I understand the concept of eigenvectors/eigenvalues, and I understand the concept of the covariance matrix, but I'm having a hard time understanding why the eigenvectors of the covariance matrix represent the principal components. Does anyone have a intuitive explanation they would like to share? Maybe I don't understand eigenvectors as well as I thought I did...
The eigenvectors of any diagonalizable matrix (which any covariance matrix is, see elsewhere on this page for a discussion of why this is the case) form a basis for the space in which the matrix operates. The eigenvectors corresponding to the "largest" eigenvalues are called principal components because they are the directions in which the matrix principally act.
Consider a matrix A which has two eigenvectors u, v with eigenvalues a, b, and a >> b. Then A(u + v) = au + bv. But since a >> b the operator is stretching u moreso than v, and as a result we think of an operator acting 'principally' in direction u rather than v, and hence the eigenvectors are considered the 'principal components'.

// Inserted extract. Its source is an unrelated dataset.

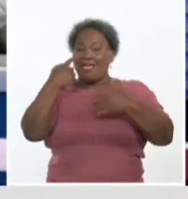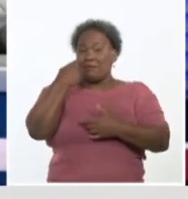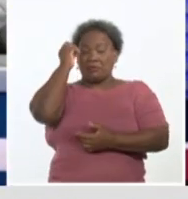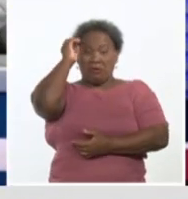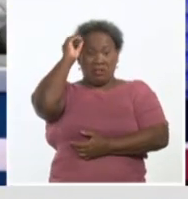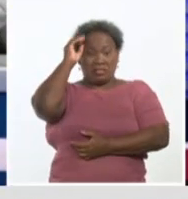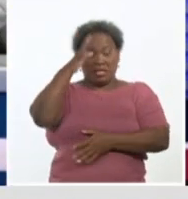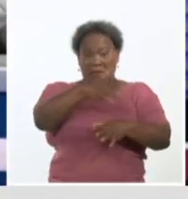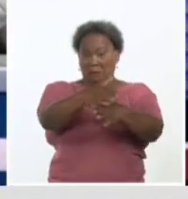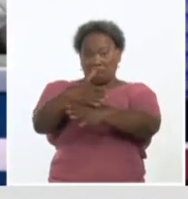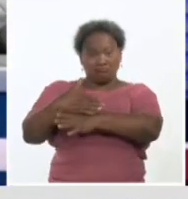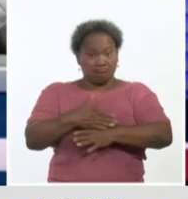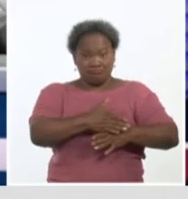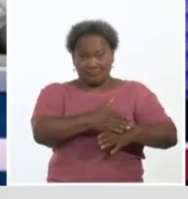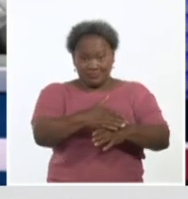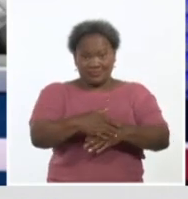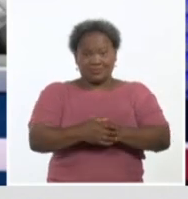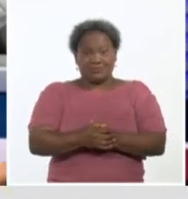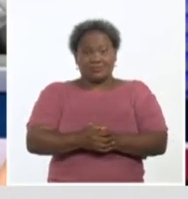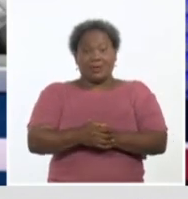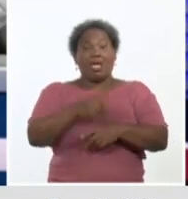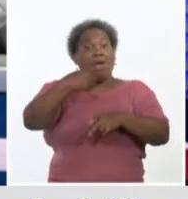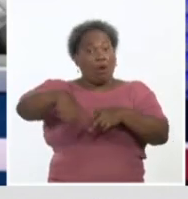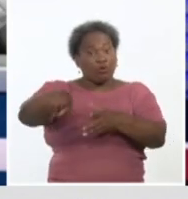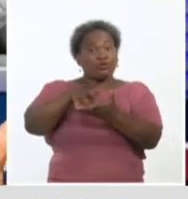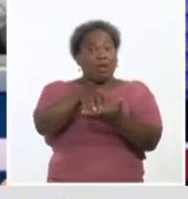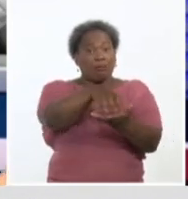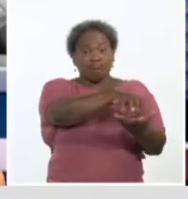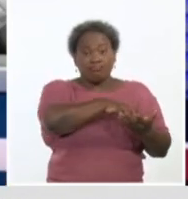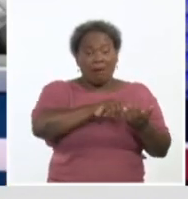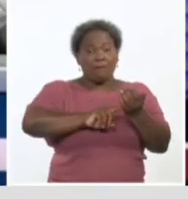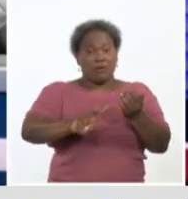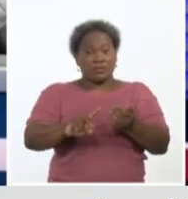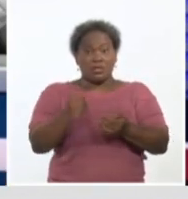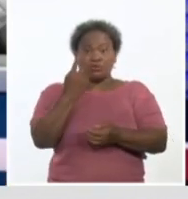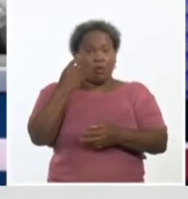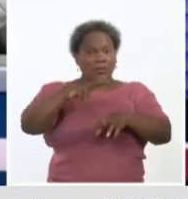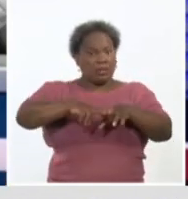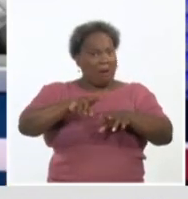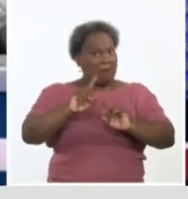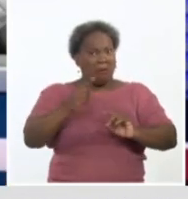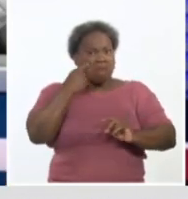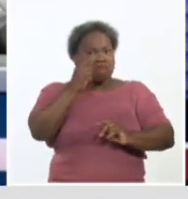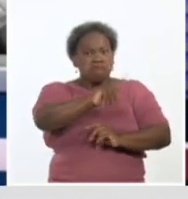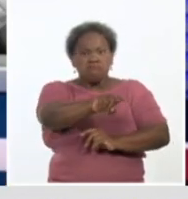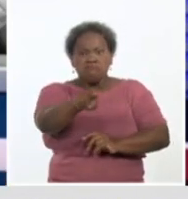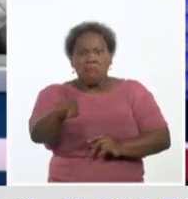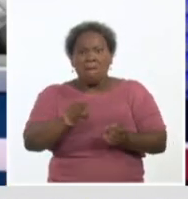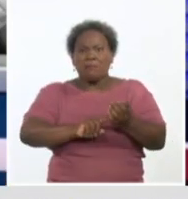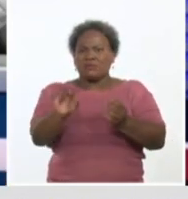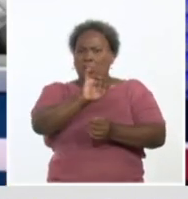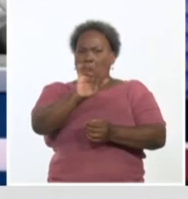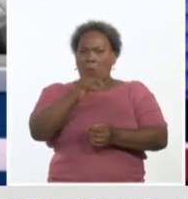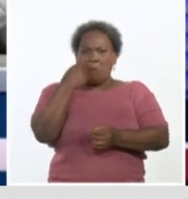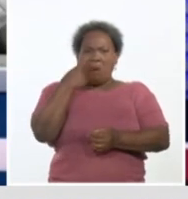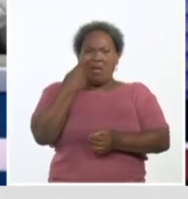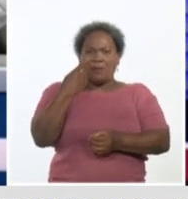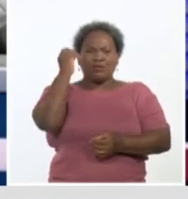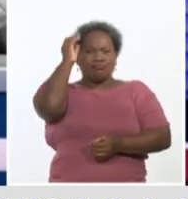diversas también en otros territorios, no solo en la capital del país, que como usted bien señalaba, comenzó la intervención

I exaggerated the case by letting a >> b, but the same holds true for a similar in magnitude to b, but by considering multiple applications of the matrix you see the same effect: A^n (u + v).
covariance matrices are nothing special in this regard.
Here is a totally intuitive and probably wrong way to think about it, but its what I have in my head as my own mental model. Imagine that a matrix transformation is like a wind blowing in a particular direction. If you throw a ball, it gets blown by the wind, and its direction gets changed. If you throw it obliquely it ends up a certain distance from you. Which direction would you throw it in to make it go as far as possible? You'd line up the throw with the direction of the wind. Effectively that's finding your largest eigenvalue / eigenvector.
Now, for finding the first principle component we do something special. We create a wind that blows in the direction of variation of the data. We do it by getting the covariance between all our variables and substituting them into the each position of a matrix so that they make up vectors where each dimension is weighted according to the size of the variation in that direction. This makes a "wind" in the direction of the variation of the data. The first principle component finds the vector that most aligns with this covariance "wind".
I am sure this is technically wrong in essential ways and I'd love to hear it be corrected!